Here are some examples noteworthy alternately for their ingenuity and serendipity: FISH BAIT combines uppercase letters with a lower-case i, enlarging the swerving S to perhaps suggest a worm. The breaking of the word "hard" and the undifferentiated word spacing between r and D and the ON in PUSH HARD ON DOOR may be deliberate or accidental; it is hard to decipher but shows a happy disregard for rules of writing. SHOE SHINE 15¢ is a beautiful folk artifact and at the same time reveals a basic understanding of typographic display techniques in its grey outline and white inline letters. SWEET CHERRIES shows a keen eye for display: the red on yellow is a grabber, while the unadorned centred letters and the tasty cherries nestled into the empty space seem to imply, through the color and rendering, two of the basic taste sensations—sweetness and bitterness.

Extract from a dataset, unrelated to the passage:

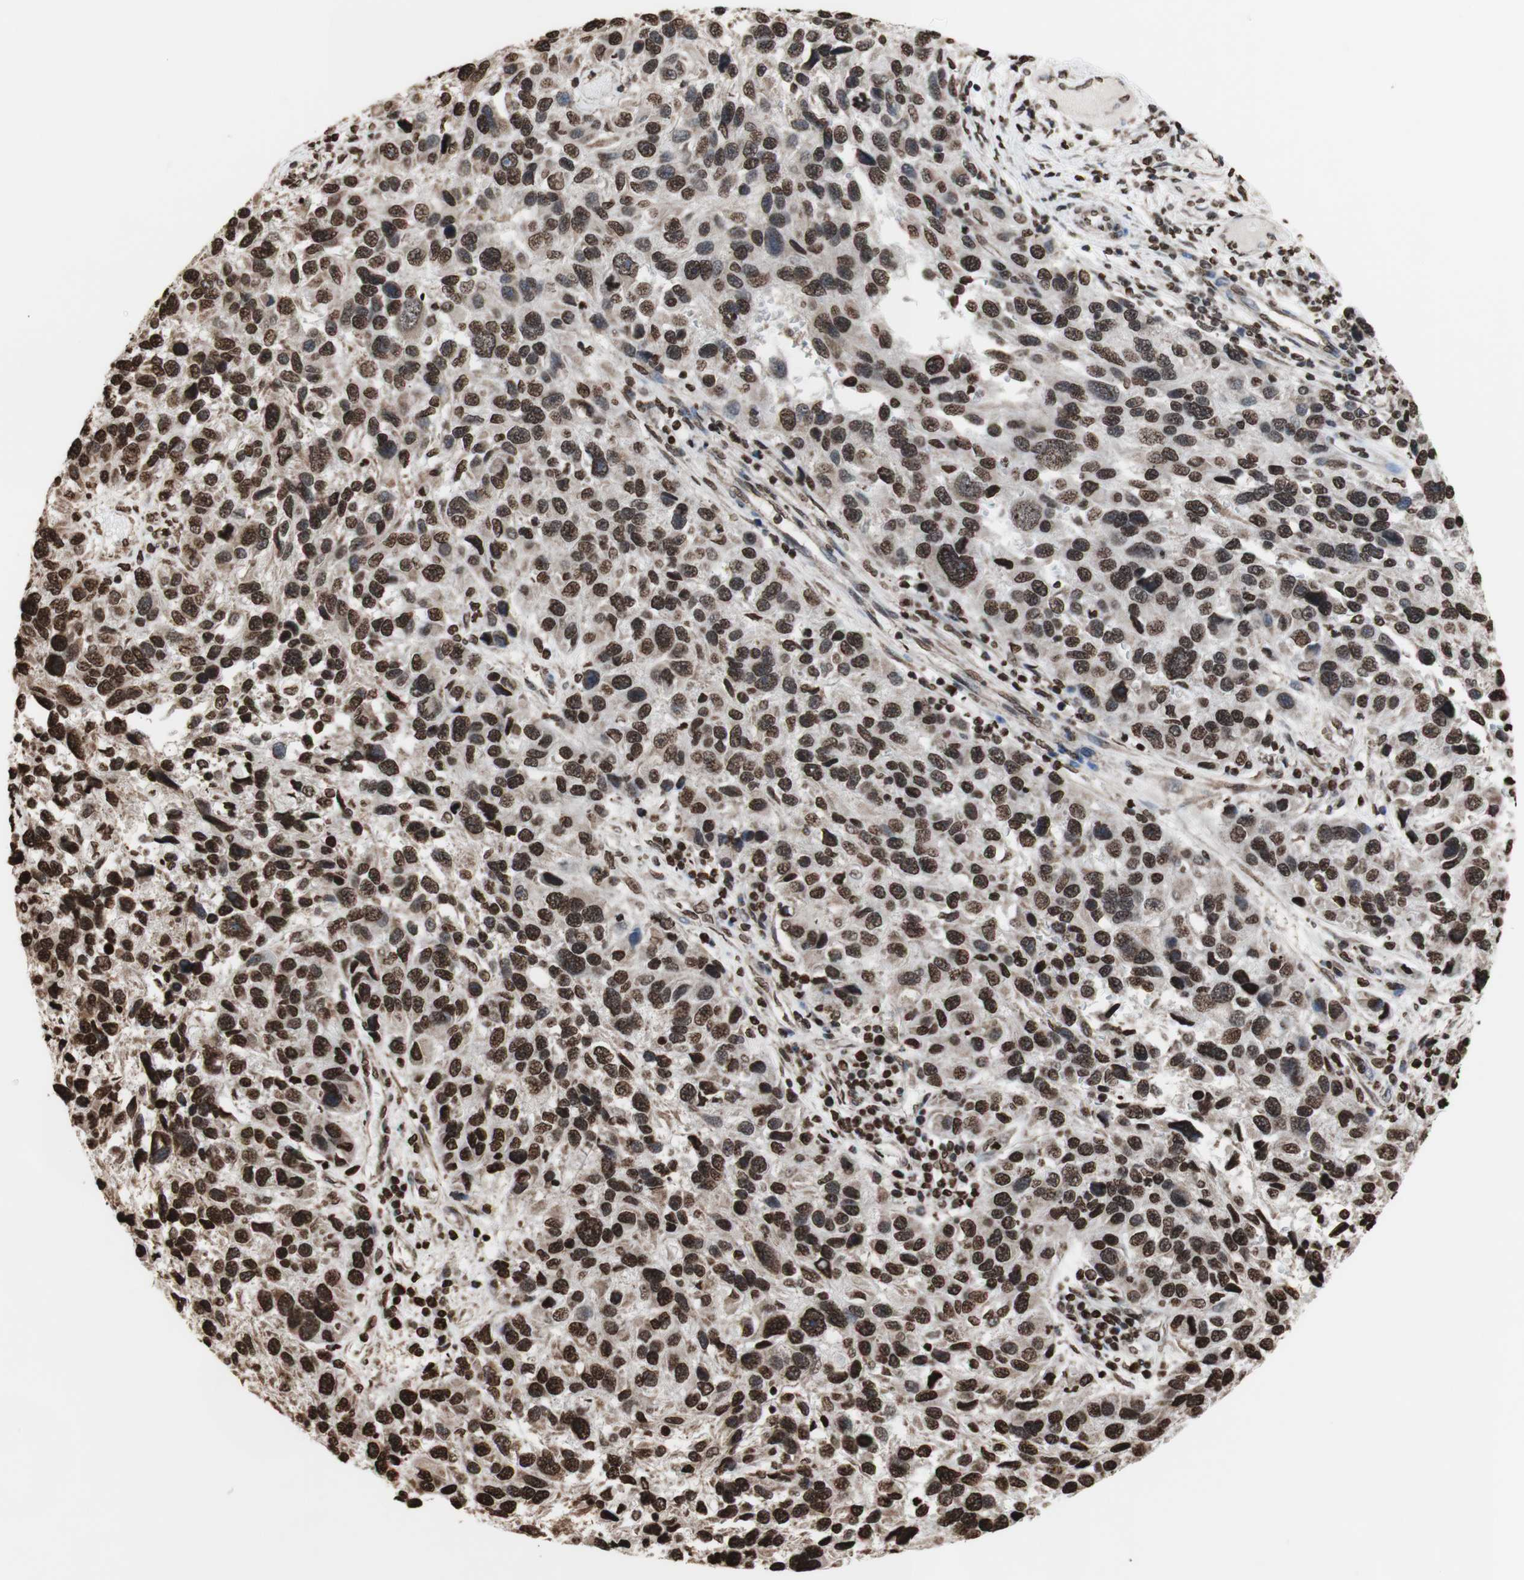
{"staining": {"intensity": "moderate", "quantity": ">75%", "location": "nuclear"}, "tissue": "melanoma", "cell_type": "Tumor cells", "image_type": "cancer", "snomed": [{"axis": "morphology", "description": "Malignant melanoma, NOS"}, {"axis": "topography", "description": "Skin"}], "caption": "Immunohistochemical staining of malignant melanoma displays moderate nuclear protein staining in about >75% of tumor cells.", "gene": "SNAI2", "patient": {"sex": "male", "age": 53}}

Even these impromptu signs do not entirely lack innate ambition. The anonymous person who designed DRIVE IN AND AROUND was not without awareness of the way letters can evoke personality; and NO LOITERING, rather than a stern command, is attempting to be playful with a hint of psychedelic flair. But there are also signs that do not seem to have been done with any gusto whatsoever: the word STRWBERRIES is barely legible, abbreviated or misspelled, haphazardly broken on two lines and smeared in pale red on the cardboard with what could very possibly be a strawberry.
It is doubtful that the majority of makeshift sign makers have design on the brain, but in their dispassionate way these signs exist in an alternative design universe.